Clyde Caruana was speaking in Parliament after the Financial Action Task Force, the global watchdog on financial crimes, put Malta on its grey list last Wednesday.
Caruana said that the government would not cry over spilt milk. It could not turn the clock back and it therefore needed to look ahead, work hard and present solutions so that what had happened could be removed or remedied.
What he was sure of, Caruana said, was that Malta would emerge well as it had done when it was faced by other challenges.
Government raises borrowing ceiling
Caruana was speaking during a debate on a motion to raise the ceiling on government borrowing through treasury bills to €1.3 billion from the current €1 billion.
He said the deficit this year would be 12% of GDP or €1.6 billion. But the economy was picking up and the deficit was projected to halve to 6% of GDP next year and then 4% in 2023 before falling below 3% in 2024, something which other countries would not be able to achieve.
The government, he said, had been honest in its forecasts and had, even before the Budget in October, told Brussels about the deficit deterioration. This he said, was an issue of credibility, however unpleasant that forecast had been.
He said the debt was increasing as the deficit widened but it will fall to 67% or 68% in three or four years time, meaning Malta will be back to the situation it was in in 2013.
This deterioration was caused by the pandemic, which had effectively cost the country 25% of GDP.
There was no doubt, Caruana stressed, that the government had been justified in its spending to fight the pandemic, save the economy and protect the national interest.
The motion being debated today would help the government consolidate its fiscal policy. It needed to borrow more to maintain the economic rhythm which would lead to what the EU was itself projecting as the strongest economic growth in the union.
Opposition: we warned about unrealistic forecasts
Shadow finance minister Mario de Marco recalled that in the Budget debate last October, when COVID-19 was still in full rage, the Opposition had warned then Finance Minister Edward Scicluna that his revenue and growth projections were wrong.
De Marco said he had personally warned that recurrent expenditure had soared over the past seven years - from €2.6 billion to €4.7 billion - well before the pandemic broke out, and the government’s room to manoeuvre would be limited if recurrent revenue dropped. He had also spoken about how the government had come up with short term solutions for long-term needs.
Edward Scicluna's projections were off by hundreds of millions
At the time the opposition was described as negative. But now the government wanted to raise its borrowing limit from treasury bills from €1 billion to €1.3 billion. The deficit that was projected to be €750 million would now be €1.6 billion.
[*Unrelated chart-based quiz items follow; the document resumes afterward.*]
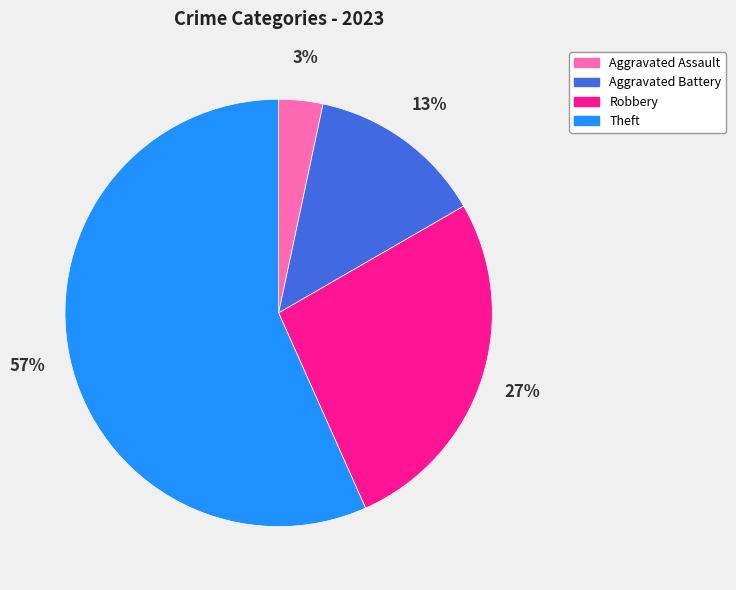

Combined, do Theft and Robbery account for over 50%?

Yes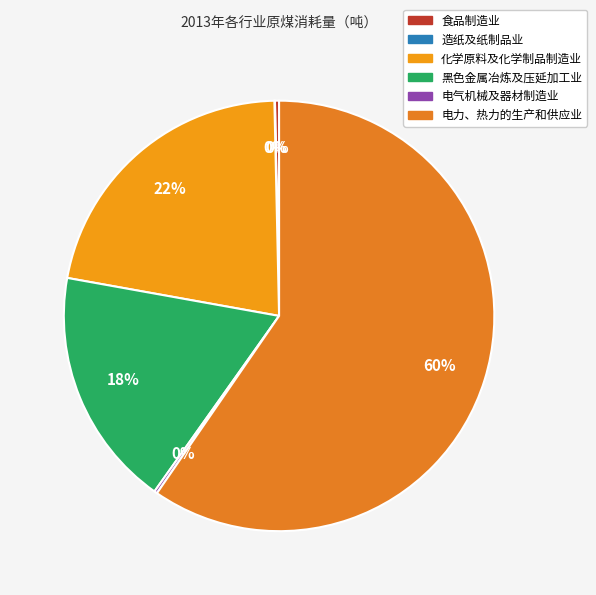

What is the smallest slice in the pie chart?

造纸及纸制品业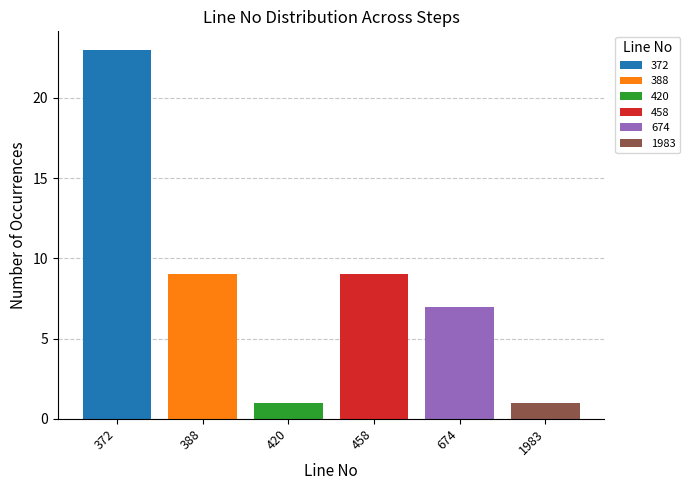

The chart shows a value of 2 at 420. True or false?

False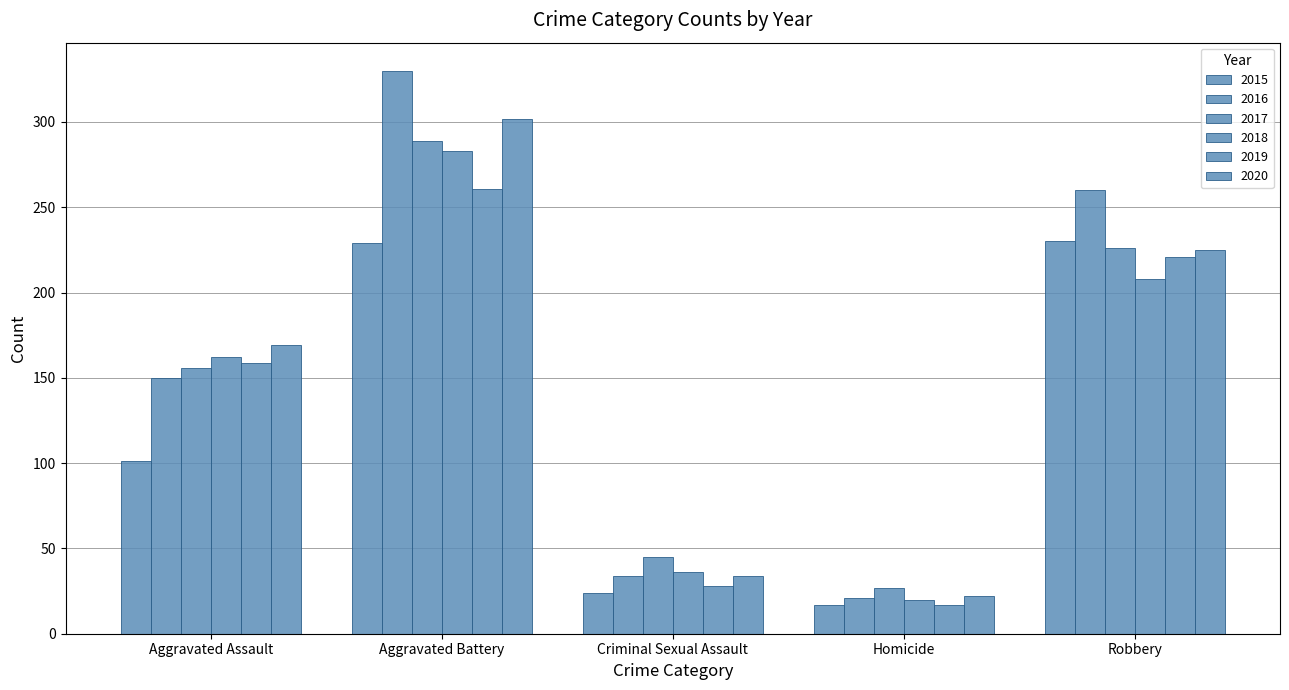

Reading right to left, list all the values displayed in this chart.

2015: Robbery=230	Homicide=17	Criminal Sexual Assault=24	Aggravated Battery=229	Aggravated Assault=101
2016: Robbery=260	Homicide=21	Criminal Sexual Assault=34	Aggravated Battery=330	Aggravated Assault=150
2017: Robbery=226	Homicide=27	Criminal Sexual Assault=45	Aggravated Battery=289	Aggravated Assault=156
2018: Robbery=208	Homicide=20	Criminal Sexual Assault=36	Aggravated Battery=283	Aggravated Assault=162
2019: Robbery=221	Homicide=17	Criminal Sexual Assault=28	Aggravated Battery=261	Aggravated Assault=159
2020: Robbery=225	Homicide=22	Criminal Sexual Assault=34	Aggravated Battery=302	Aggravated Assault=169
Scicluna’s projections were off by hundreds of millions of euro and he had persisted in his error despite repeated warnings. Would political responsibility be borne? Would Scicluna remain governor of the Central Bank and did Caruana still have confidence in him?
The government, de Marco said, needed to explain where and how expenditure had risen and revenue had fallen. True, there was a pandemic, but that was known last October. True, the wage subsidy and other measures had been extended but was that all?
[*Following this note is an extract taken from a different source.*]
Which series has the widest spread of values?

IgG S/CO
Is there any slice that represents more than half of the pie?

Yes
De Marco said that despite this being a money bill, the Opposition would still vote in favour, this being a delicate time for the country.
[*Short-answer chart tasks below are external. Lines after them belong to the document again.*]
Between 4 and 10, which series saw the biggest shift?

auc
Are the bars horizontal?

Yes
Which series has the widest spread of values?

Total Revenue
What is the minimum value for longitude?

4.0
But the government needed to be more open and transparent.
What had become of Malta's application for the European Commission to authorise state aid for Air Malta, he asked.
PN: FATF debacle was government's making
De Marco said that while the pandemic was not of the government’s making, the FATF’s greylisting certainly was. That the FATF found a lack of political will for the effective implementation of Malta’s anti-money laundering laws was the government’s sole responsibility.
That the government had failed to convince the US, the UK and Germany, traditionally friendly countries, that Malta did not deserve to be put on the grey list was a major political failure.
As a result, Malta would be weakened politically as it fought to defend its fiscal sovereignty and the financial industry faced what had been described as the perfect storm for companies and employees to move out of the country. This was reality that needed to be faced, a national challenge that needed a national solution, which was why the Opposition had suggested a national task force which it was prepared to join, along with the financial industry. The ball was the government’s court, de Marco said.
Finance Minister: Nobody is perfect
Replying later, the finance minister said he had no problem in admitting that mistakes had been made, but one needed to look ahead. No one was perfect. This government had its shortcomings too.
“We will emerge from this because we have done a lot of work,” he said.
This, he insisted, was not a political issue and it depended on action, not theatrics.
As to the increased borrowing, he said spending was up by €600 million and revenue was down by €227 million owing to lower income tax, VAT, and duties, among others. Most of the €600m increased outlay was in the wage supplement and other COVID-19 measures and an allocation already made for Air Malta.
The difference shown in this debate, he said, was that the government offered solutions while others went round in circles.